Abstract

This article analyses the Fascist attitude towards homosexuals, the strategies and motivations for repressive actions taken against them, and the masculine canon and lifestyle that the Fascist regime tried to disseminate. The emphasis placed on sexual morality and virility permits the expansion of the research to the political use of accusations of ‘pederasty’; this tool was used in personal rivalries to gain positions of power, and proved useful in discrediting opponents or distancing inconvenient figures. The study also illustrates how a person’s private conduct tended to become a visible sign of ideological ‘faith’, and how conformity to the Fascist morality was indispensable in consolidating the meaning of party membership and the image of the ideal militant. As the totalitarian experiment progressed, the boundary between public and private spheres gradually thinned. However, disapproval of homosexuality was not always applied in practice. Individuals who led a double life, yet formally adhered to the standards of respectability, were able to elude the encroachment of politics and repressive actions in their lives. Homosexuality, in fact, was tolerated as long as it remained within the private sphere.
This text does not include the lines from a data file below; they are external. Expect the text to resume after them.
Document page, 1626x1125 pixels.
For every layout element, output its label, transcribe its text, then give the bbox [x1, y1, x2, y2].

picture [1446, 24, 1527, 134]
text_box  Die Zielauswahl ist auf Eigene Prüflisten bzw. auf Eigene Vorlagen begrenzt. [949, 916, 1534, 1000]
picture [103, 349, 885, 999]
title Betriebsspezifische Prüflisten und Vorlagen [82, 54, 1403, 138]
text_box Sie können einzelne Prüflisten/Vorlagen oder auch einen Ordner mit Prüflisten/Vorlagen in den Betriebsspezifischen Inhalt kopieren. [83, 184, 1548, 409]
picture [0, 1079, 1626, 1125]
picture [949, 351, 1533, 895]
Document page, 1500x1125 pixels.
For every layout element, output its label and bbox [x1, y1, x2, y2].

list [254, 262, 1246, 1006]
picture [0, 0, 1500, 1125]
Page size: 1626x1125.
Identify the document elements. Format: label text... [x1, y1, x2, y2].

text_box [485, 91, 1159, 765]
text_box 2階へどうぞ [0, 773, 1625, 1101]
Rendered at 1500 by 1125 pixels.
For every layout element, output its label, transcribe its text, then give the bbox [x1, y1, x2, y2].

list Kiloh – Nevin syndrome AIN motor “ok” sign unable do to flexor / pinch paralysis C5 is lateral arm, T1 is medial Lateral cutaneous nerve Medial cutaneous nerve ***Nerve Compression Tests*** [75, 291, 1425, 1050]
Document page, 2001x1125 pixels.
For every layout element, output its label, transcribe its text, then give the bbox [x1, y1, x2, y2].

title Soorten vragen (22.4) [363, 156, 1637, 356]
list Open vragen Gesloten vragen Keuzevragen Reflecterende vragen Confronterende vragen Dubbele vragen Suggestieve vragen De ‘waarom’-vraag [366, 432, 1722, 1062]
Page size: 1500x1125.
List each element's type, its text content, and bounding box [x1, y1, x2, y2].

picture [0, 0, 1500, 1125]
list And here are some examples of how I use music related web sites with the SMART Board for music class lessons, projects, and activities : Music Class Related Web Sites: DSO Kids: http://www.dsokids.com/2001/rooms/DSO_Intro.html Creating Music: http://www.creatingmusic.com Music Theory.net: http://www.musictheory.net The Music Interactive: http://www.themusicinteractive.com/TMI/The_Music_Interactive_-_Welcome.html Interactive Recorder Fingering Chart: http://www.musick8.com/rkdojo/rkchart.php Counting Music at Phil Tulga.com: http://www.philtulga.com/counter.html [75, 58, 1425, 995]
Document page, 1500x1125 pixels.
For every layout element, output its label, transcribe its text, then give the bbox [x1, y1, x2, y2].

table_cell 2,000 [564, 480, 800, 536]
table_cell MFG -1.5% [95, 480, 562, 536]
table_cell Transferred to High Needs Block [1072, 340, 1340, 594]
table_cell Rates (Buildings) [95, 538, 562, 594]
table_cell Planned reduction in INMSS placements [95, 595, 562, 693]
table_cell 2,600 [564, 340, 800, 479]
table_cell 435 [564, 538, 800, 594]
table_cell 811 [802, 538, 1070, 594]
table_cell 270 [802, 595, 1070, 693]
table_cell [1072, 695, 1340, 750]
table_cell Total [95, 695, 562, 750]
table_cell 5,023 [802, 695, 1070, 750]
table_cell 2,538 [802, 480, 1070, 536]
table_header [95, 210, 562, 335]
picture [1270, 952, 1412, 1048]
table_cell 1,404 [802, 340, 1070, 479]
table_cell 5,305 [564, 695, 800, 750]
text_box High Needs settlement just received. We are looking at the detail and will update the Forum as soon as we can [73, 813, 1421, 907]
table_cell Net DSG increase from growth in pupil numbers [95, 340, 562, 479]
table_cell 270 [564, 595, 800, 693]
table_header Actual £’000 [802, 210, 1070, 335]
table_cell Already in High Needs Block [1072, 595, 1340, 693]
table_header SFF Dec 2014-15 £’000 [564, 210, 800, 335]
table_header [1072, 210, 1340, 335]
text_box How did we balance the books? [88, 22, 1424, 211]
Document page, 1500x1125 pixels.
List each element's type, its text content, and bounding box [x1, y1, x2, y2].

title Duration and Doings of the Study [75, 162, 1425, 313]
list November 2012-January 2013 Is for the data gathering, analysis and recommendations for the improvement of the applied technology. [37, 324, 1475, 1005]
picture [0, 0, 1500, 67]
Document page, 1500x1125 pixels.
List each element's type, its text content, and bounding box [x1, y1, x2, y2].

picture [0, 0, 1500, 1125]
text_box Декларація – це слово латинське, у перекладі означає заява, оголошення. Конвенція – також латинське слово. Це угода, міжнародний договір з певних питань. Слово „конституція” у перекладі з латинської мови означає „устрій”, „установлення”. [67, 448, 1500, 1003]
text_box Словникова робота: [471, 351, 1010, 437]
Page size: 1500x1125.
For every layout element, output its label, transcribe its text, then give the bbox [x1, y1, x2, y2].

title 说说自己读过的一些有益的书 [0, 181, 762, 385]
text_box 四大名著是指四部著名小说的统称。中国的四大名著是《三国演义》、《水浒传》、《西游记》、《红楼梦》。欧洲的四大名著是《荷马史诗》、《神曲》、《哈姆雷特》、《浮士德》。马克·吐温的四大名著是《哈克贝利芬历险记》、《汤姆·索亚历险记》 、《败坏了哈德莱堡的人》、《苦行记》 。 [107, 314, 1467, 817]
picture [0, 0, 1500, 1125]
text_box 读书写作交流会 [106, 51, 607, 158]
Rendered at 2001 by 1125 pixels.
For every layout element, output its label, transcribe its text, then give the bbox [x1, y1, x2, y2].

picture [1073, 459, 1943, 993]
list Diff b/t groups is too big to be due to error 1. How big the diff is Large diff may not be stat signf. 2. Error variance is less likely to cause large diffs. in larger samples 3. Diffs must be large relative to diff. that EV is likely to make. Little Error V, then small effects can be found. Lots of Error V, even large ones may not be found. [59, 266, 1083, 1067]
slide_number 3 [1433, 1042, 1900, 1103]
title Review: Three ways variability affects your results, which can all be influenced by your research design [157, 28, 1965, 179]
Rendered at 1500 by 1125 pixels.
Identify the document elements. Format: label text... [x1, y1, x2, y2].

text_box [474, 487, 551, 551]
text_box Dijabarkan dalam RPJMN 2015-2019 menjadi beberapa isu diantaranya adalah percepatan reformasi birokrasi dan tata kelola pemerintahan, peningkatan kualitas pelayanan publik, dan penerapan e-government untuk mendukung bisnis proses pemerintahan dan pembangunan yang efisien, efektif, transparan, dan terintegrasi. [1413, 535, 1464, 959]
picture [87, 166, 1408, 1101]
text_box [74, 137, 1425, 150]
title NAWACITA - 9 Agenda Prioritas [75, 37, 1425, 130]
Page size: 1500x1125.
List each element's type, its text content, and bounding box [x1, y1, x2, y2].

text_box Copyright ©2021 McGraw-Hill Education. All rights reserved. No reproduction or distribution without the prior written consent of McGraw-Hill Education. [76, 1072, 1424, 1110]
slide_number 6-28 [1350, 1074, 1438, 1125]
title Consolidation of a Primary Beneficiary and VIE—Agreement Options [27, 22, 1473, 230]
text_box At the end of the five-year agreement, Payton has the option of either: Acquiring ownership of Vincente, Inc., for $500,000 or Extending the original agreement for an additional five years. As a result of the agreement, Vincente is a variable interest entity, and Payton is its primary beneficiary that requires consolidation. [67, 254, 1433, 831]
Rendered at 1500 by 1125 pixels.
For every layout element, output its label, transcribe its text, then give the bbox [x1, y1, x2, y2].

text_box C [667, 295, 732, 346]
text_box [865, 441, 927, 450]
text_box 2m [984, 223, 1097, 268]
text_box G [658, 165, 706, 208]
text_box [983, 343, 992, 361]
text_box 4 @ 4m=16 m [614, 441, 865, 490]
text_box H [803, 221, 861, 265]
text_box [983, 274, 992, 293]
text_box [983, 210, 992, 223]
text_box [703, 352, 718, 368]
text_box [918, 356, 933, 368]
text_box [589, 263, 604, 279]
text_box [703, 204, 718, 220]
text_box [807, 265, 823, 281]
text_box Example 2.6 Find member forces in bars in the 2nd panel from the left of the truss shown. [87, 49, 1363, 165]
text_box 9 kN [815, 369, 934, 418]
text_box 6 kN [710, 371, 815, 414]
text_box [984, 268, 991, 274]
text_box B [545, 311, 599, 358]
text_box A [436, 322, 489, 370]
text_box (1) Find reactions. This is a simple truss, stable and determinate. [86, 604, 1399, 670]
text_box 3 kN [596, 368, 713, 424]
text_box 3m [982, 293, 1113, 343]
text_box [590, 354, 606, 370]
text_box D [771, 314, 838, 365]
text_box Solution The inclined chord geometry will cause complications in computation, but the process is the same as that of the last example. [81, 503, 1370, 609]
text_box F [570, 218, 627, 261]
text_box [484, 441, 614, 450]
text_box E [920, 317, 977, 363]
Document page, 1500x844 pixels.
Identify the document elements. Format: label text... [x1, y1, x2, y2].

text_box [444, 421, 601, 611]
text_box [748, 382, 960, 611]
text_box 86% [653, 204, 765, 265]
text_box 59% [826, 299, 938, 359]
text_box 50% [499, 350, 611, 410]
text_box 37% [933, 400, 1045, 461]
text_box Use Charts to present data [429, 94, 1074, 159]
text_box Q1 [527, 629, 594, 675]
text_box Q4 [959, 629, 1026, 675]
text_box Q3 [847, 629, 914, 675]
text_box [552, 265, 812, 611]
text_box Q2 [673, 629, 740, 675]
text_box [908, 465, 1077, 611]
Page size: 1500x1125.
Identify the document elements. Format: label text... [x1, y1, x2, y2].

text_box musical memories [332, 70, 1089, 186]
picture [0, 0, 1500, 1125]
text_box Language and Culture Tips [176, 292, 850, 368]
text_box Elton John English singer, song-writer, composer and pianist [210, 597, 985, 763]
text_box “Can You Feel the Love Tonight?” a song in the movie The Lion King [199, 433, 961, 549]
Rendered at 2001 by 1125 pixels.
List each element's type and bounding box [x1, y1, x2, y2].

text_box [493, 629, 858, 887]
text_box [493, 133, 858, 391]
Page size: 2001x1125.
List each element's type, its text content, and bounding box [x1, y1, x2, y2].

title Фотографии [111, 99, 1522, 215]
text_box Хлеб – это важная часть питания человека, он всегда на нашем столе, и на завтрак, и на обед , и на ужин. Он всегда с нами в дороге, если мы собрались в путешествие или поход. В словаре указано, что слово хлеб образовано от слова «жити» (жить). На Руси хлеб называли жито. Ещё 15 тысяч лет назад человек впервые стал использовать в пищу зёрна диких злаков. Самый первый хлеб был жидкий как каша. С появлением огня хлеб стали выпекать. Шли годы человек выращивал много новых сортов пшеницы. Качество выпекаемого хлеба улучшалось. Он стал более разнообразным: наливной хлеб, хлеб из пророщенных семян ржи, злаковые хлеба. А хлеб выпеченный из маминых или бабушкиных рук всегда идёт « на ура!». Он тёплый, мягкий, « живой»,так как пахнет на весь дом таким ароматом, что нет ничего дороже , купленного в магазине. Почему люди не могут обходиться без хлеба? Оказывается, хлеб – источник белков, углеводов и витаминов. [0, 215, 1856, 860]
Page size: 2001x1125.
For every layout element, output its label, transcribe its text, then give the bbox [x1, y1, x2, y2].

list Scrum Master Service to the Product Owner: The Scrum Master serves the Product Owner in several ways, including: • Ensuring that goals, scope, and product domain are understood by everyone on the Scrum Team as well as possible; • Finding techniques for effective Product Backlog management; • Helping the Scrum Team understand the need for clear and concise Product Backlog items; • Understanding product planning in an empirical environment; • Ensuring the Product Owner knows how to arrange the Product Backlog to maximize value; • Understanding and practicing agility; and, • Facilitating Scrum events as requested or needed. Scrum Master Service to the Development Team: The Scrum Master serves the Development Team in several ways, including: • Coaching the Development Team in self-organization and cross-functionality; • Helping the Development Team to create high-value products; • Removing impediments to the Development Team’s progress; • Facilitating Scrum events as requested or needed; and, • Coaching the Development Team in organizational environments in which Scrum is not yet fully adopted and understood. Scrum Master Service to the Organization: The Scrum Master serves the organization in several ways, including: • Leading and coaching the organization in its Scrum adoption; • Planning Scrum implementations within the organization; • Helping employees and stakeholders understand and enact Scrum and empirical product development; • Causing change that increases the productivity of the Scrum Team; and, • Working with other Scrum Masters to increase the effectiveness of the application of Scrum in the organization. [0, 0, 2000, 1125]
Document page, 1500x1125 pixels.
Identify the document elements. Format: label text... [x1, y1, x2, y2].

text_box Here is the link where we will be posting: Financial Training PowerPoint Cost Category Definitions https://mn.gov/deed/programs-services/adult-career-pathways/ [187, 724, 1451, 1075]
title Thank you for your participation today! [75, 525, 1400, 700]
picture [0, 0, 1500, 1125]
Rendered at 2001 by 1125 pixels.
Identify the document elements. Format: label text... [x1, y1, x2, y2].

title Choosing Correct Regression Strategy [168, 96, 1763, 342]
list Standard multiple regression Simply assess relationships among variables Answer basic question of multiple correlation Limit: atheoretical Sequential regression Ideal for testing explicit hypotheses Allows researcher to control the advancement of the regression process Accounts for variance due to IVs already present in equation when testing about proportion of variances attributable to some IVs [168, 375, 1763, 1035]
Public reputation had to be safeguarded at all costs by concealing ‘unusual’ sexual inclinations within increasingly restricted milieu. Society was able to protect itself from the germ of pederasty by denying the existence of homosexuality, or by making it invisible. The analysis of this thorny relationship between public and private reveals the impact of the Fascist totalitarian experiment on customs and daily life, as well as the difficulties encountered by the regime in implementing its anthropological revolution of the Italian people.